When studying the accuracy of estimating the GEBV of different generations, the reference population consisted of individuals from a single generation. One male and one female were randomly selected from each litter of the 20th generation to form a candidate population. The genotype was detected, but no phenotype was recorded. One male and one female were selected from each litter of each generation from the 5th to the 19th generation to form 15 groups (1–15) of reference populations, with approximately 2400 individuals in each group.

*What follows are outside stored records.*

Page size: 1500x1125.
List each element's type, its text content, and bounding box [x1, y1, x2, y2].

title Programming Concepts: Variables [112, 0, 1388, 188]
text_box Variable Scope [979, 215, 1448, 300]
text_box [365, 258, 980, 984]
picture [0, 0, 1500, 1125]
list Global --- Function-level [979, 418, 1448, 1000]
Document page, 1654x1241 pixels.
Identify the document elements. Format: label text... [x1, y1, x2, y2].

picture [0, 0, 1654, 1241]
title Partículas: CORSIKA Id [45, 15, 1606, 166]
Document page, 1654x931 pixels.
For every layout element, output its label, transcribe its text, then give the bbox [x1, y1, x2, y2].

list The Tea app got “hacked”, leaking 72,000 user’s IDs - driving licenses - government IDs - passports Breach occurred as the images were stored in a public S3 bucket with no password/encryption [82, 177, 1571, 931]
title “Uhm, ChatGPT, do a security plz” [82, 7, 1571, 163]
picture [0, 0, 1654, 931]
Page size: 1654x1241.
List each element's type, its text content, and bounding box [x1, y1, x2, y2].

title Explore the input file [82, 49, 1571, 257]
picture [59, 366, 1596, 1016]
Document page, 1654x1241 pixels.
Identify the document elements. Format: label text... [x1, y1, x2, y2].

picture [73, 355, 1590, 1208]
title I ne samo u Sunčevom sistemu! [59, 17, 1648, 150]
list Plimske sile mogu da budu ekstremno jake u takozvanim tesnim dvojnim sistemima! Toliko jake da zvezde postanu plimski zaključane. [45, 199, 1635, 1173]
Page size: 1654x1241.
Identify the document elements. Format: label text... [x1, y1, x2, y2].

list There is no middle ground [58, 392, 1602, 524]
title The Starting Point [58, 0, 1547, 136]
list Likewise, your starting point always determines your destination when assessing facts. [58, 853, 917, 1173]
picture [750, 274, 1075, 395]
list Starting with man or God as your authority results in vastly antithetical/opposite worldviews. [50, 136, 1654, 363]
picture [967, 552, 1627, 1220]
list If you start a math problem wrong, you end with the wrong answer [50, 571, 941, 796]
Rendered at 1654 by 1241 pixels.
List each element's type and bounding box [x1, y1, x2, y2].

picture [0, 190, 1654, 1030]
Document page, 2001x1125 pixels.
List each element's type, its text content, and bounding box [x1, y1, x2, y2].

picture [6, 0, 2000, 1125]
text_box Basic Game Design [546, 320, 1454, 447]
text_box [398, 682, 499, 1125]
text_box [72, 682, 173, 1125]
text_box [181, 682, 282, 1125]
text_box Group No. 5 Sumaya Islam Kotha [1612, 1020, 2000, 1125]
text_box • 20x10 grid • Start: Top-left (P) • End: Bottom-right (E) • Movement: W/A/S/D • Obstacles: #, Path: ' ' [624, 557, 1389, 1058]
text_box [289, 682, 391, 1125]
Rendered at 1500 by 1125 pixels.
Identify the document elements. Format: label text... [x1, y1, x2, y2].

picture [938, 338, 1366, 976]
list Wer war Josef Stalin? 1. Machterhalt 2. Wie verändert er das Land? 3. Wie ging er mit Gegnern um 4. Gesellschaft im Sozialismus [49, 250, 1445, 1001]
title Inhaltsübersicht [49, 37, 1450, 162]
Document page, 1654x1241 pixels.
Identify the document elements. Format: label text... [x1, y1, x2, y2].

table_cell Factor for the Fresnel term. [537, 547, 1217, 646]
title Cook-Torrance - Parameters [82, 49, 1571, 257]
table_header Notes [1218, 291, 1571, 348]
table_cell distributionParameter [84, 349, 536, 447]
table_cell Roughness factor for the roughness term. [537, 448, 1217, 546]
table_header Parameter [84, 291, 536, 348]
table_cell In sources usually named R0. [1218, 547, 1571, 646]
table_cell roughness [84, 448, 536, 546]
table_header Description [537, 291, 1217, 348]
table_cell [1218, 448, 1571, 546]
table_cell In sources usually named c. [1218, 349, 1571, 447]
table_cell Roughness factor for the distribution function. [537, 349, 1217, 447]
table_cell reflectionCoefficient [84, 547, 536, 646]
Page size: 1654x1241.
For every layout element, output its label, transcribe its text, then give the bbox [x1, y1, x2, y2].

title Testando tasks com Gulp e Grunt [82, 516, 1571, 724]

The GEBV accuracy of the 20th generation candidate population by reference populations of different generations is shown in Figure 3B. It can be seen from the figure that the GEBV accuracy increased as the generations between the reference population and the candidate populations became closer. The accuracy estimated using the 19th generation individuals as the reference population was significantly higher than that of the other generations. The correlation coefficient between the generations and the accuracy was −0.927, and the p-value was less than 0.01, showing a very significant correlation.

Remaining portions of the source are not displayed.